Re: TGraphErrors::Fit

Rene Brun (Rene.Brun@cern.ch)
Thu, 12 Mar 1998 18:28:21 +0100


Hi Jacek,
We agree essentially with your point. Thanks, by the way, to
formulate the problem/algorithm in a simple way.
I will implement the algorithm (TGraphErrors, and also TH1).
The optimisation you propose is in general not possible
because points in a TGraph/TGraphErrors are in general not equidistant.

Rene Brun

Jacek M. Holeczek wrote:
>
> Hi,
> Now, when the TF1::Derivative function is implemented, I would like to
> propose that a new feature is implemented - the TGraphErrors::Fit function.
> The TGraphErrors object contains errors on BOTH X and Y axis. The Fit
> function, however, comes from TGraph::Fit, which internally uses
> TGraph::GraphFitChisquare, and it does NOT take errors on X axis into
> account. Only errors on Y axis are considered.
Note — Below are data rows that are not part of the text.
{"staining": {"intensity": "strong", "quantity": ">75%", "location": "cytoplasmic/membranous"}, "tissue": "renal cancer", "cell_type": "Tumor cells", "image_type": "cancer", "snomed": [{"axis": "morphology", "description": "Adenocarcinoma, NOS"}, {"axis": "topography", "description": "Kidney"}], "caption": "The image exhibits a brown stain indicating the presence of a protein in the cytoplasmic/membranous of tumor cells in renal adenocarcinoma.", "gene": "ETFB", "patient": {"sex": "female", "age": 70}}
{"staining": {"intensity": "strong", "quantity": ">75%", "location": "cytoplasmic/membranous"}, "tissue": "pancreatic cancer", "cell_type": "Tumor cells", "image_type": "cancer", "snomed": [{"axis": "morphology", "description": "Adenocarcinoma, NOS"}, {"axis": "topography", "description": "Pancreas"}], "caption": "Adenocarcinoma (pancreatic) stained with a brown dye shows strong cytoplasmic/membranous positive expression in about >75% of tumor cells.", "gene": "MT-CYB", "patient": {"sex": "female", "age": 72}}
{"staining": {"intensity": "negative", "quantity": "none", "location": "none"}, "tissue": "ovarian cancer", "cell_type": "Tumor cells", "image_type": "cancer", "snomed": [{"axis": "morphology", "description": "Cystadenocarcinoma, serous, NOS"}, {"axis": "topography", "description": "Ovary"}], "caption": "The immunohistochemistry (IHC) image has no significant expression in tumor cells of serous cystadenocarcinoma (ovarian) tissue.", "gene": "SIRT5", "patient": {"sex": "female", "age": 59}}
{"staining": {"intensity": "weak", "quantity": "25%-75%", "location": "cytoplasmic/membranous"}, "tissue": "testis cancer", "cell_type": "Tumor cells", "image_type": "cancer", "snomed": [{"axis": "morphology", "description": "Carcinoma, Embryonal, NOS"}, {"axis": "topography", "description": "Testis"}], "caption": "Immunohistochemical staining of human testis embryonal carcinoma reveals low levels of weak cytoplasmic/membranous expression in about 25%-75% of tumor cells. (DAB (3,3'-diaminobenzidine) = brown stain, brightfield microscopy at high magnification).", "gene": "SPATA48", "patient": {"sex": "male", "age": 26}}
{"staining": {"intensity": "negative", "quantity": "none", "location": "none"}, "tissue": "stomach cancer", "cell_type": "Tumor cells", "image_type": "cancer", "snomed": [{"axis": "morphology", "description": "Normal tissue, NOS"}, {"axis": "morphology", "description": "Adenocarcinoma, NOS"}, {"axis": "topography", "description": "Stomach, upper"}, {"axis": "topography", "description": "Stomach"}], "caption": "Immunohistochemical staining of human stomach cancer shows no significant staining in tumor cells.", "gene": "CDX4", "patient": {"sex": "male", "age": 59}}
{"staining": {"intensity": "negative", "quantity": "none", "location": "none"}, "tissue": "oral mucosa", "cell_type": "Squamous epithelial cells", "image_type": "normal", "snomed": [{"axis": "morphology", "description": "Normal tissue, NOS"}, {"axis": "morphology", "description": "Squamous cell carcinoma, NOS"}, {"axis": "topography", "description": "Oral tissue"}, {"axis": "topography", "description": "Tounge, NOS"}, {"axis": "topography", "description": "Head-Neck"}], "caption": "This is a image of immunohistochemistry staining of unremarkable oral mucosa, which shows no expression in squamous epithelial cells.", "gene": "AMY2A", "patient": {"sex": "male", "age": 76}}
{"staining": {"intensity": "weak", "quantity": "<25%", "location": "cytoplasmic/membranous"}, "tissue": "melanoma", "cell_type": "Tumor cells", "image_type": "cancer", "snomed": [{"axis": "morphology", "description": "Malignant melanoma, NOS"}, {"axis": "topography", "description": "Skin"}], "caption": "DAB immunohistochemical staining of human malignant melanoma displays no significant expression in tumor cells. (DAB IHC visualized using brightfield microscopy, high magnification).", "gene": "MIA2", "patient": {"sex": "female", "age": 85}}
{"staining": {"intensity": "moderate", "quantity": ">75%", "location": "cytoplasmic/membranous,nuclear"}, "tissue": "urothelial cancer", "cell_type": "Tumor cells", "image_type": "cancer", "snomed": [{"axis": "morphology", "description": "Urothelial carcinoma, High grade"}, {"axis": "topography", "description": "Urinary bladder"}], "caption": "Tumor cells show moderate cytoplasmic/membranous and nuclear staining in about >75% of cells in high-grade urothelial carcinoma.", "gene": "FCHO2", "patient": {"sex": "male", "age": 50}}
Thus my proposal - in
> case of a TGraphErrors object the TGraphErrors::Fit should use errors on
> BOTH axis, X and Y. For me it seems that the TGraphErrors::Fit could be
> a "direct" copy of TGraph::Fit and the only change should be done for
> TGraphErrors::GraphFitChisquare, which should be a modified
> TGraph::GraphFitChisquare function ( possibly also a log likelihood
> function could be implemented :-) ).
> To calculate the chisquare in such case one should sum over "bins" :
>
> (n - f)**2
> ------------------
> dy**2 + (f' dx)**2
>
> where n is the experimental bin content, f and f' are respectively the
> value of the function being fitted and its derivative, both taken at
> the nominal value of x, and dx and dy are the errors in x and y.
> This clearly assumes that the function being fitted is nearly a
> straight line inside a bin ( or inside a dx ). If that is not true,
> the problem becomes highly non-linear and one shouldn't believe the
> results of any fit anyway.
> If the chisquare is calculated as indicated above and the
> approximations are valid, then all the other features of MINUIT
> ( calculation of parameter errors, error matrix, contours, etc. ) will
> automatically take account correctly of the errors in x and y ( based
> on my talks with Fred James ).
> The function f would be called three times - two times as f(x) and once
> for f(x+dx) ( or f(x+0.5dx) ). In order NOT to call f(x) twice ( once
> in the above sum and once in calculation of f'(x) ) on might "embed" a
> simplified version of TF1::Derivative into this sum. In this case there
> are two calls of the function f per "experimental point".
> One might also consider a better approximation of f' using for example
> a parabola going through f(x-dx), f(x), and f(x+dx). In this case one
> gets :
>
> (n - f)**2
> -----------------------------------
> dy**2 + ((f(x+dx) - f(x-dx))/2)**2
>
> This method requires again three calls to the function f.
> To reduce the number of calls to the function f to ONE per "experimental
> point" one could, during looping over bins, remember the value of f from
> the previous bin and use that to estimate f' ( watch out at both ends ).
> Jacek.
> P.S. Of course, the user may supply his f', which should be used in this
> case ( the MINUIT has it foreseen ). Jacek.